How Disasters Are a Community Affair

April 7, 2014

Natural disasters don’t affect individuals; they affect communities. So much of disaster preparation centers around individual and single family preparedness that it becomes easy to overlook the larger community impact disasters of all kinds have. The importance of initiating community responses to disasters is extremely important since it is the neighborhood community that is going to be the first responder after a disaster. It will be your neighbor helping you clear water after a flood or offer a first aid kit or some food. Outside help from private organizations and the federal government always comes later.

Benefiting from Community Awareness

Every community can benefit from disaster awareness and greater preparation. From having an organized response plan to having a pool of essential resources for distribution to help the neighborhood, a little bit of group planning can go a long way in the aftermath of a disaster. When you consider the devastating power of a natural disaster, you realize that those who live around you can often be the most important resource for recovery. When communities come together to organize a response, the recovery process can be much smoother. When it comes to the reconstruction process, individuals lending time and labor can be invaluable.

A Greater Preparation

Thinking about the greater needs of your community is important when preparing for a disaster. This isn’t to say that you need to do the preparing for those around you–just that people naturally rely on one another in times of hardship or crisis–and working with neighbors to recover from a disaster can be a good approach. Even a gesture as seemingly small as offering someone an extra gallon of water, a first aid kit, or reconstruction assistance can make a difference in the larger community attitude toward a collective recovery.

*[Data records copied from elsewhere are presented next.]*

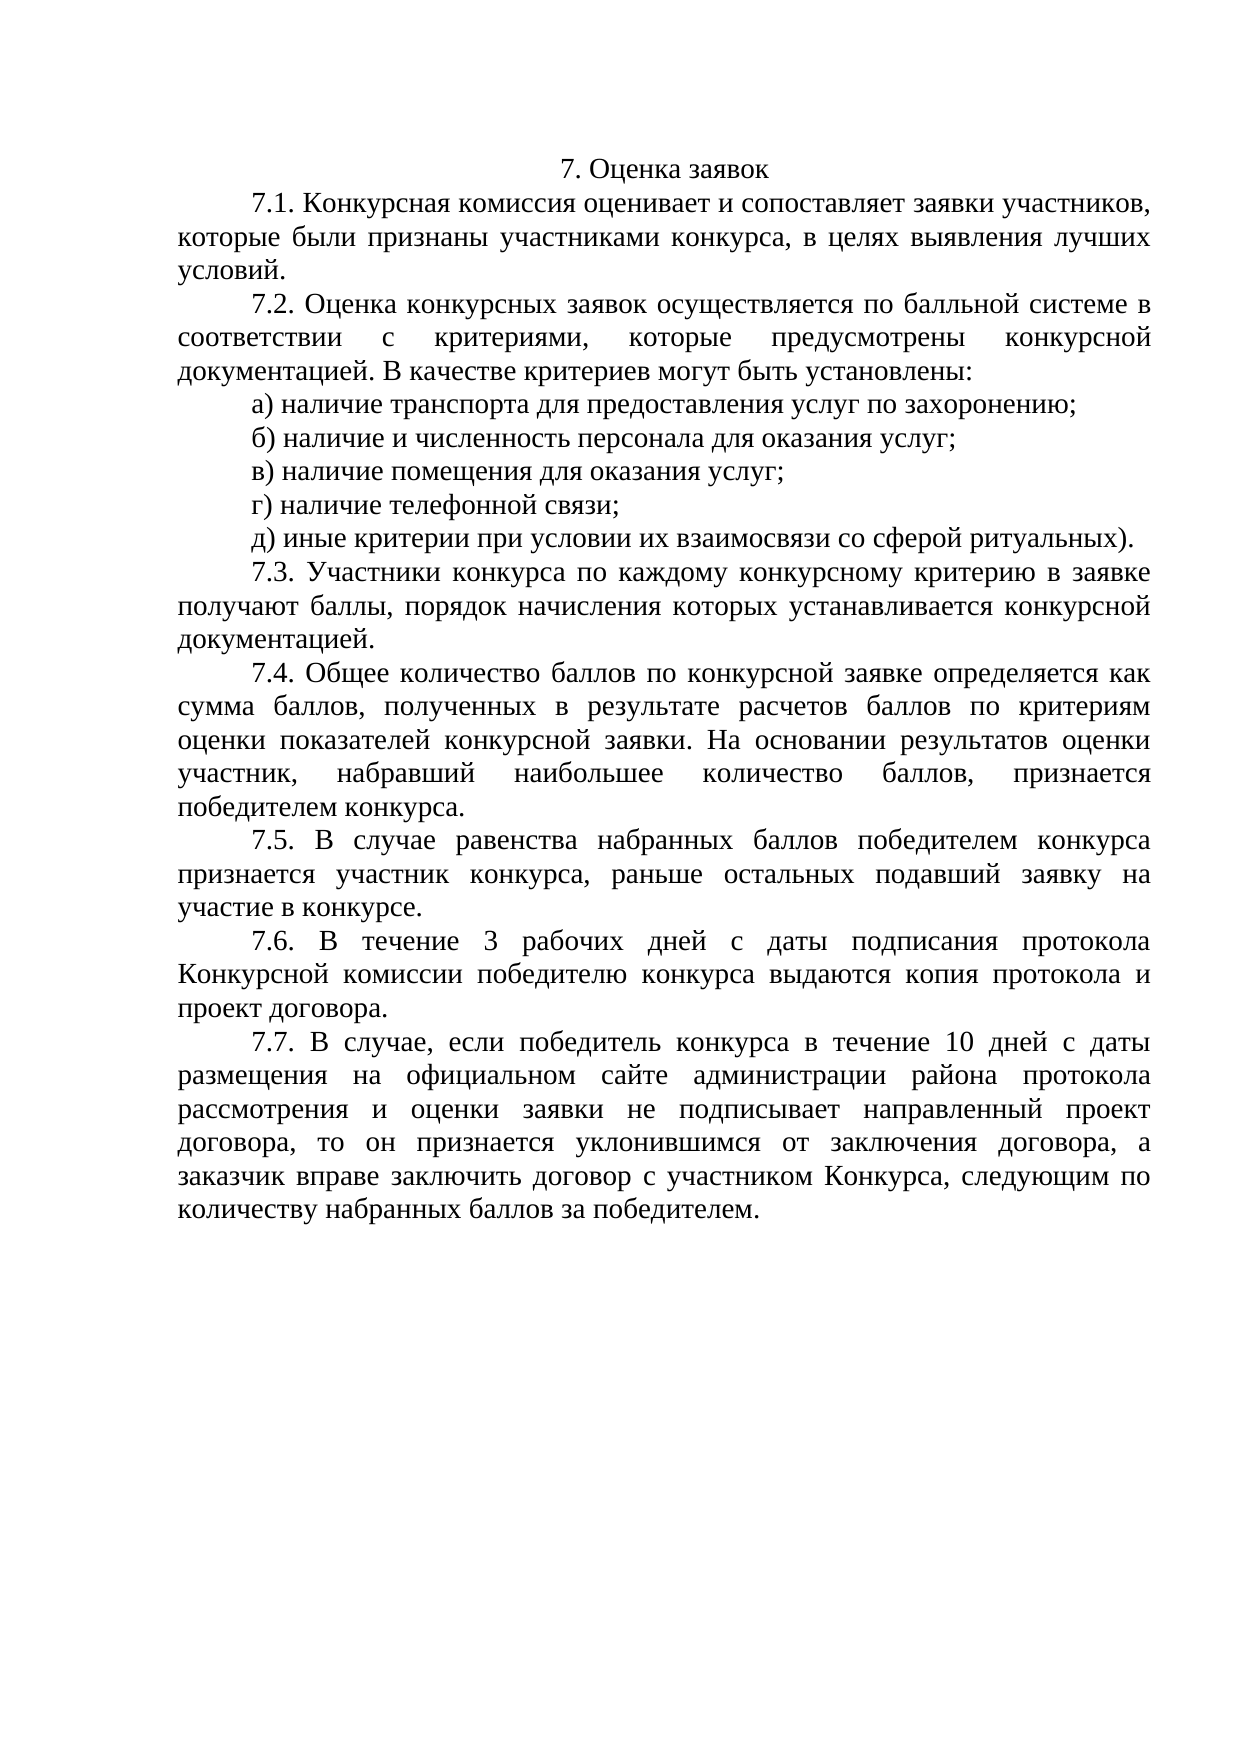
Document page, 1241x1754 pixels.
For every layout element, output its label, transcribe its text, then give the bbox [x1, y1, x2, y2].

text б) наличие и численность персонала для оказания услуг; [177, 420, 1152, 453]
text 7.1. Конкурсная комиссия оценивает и сопоставляет заявки участников, которые были признаны участниками конкурса, в целях выявления лучших условий. [177, 185, 1152, 286]
text г) наличие телефонной связи; [177, 487, 1152, 521]
text 7.4. Общее количество баллов по конкурсной заявке определяется как сумма баллов, полученных в результате расчетов баллов по критериям оценки показателей конкурсной заявки. На основании результатов оценки участник, набравший наибольшее количество баллов, признается победителем конкурса. [177, 655, 1152, 822]
text 7.3. Участники конкурса по каждому конкурсному критерию в заявке получают баллы, порядок начисления которых устанавливается конкурсной документацией. [177, 554, 1152, 655]
text 7.7. В случае, если победитель конкурса в течение 10 дней с даты размещения на официальном сайте администрации района протокола рассмотрения и оценки заявки не подписывает направленный проект договора, то он признается уклонившимся от заключения договора, а заказчик вправе заключить договор с участником Конкурса, следующим по количеству набранных баллов за победителем. [177, 1024, 1152, 1225]
text д) иные критерии при условии их взаимосвязи со сферой ритуальных). [177, 521, 1152, 554]
text 7.5. В случае равенства набранных баллов победителем конкурса признается участник конкурса, раньше остальных подавший заявку на участие в конкурсе. [177, 822, 1152, 923]
text 7.2. Оценка конкурсных заявок осуществляется по балльной системе в соответствии с критериями, которые предусмотрены конкурсной документацией. В качестве критериев могут быть установлены: [177, 286, 1152, 386]
text в) наличие помещения для оказания услуг; [177, 453, 1152, 487]
text а) наличие транспорта для предоставления услуг по захоронению; [177, 386, 1152, 420]
text 7.6. В течение 3 рабочих дней с даты подписания протокола Конкурсной комиссии победителю конкурса выдаются копия протокола и проект договора. [177, 923, 1152, 1024]
text 7. Оценка заявок [177, 152, 1152, 185]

A shared experience of hardship is known to bring strangers together to formulate a solution and begin recovery. This is not universally true and there are clearly exceptions in people’s generosity towards strangers after a disaster, but neighborhoods that work together and help one another tend to be better off after a disaster. Just as communities with awareness about what goes on in the neighborhood and a concern for the welfare of their neighbors are often safer and happier, the same applies to communities affected by natural disasters. While planning for severe spring weather or making general disaster preparations, include your neighbors in the process and get others involved for comprehensive community awareness and preparation.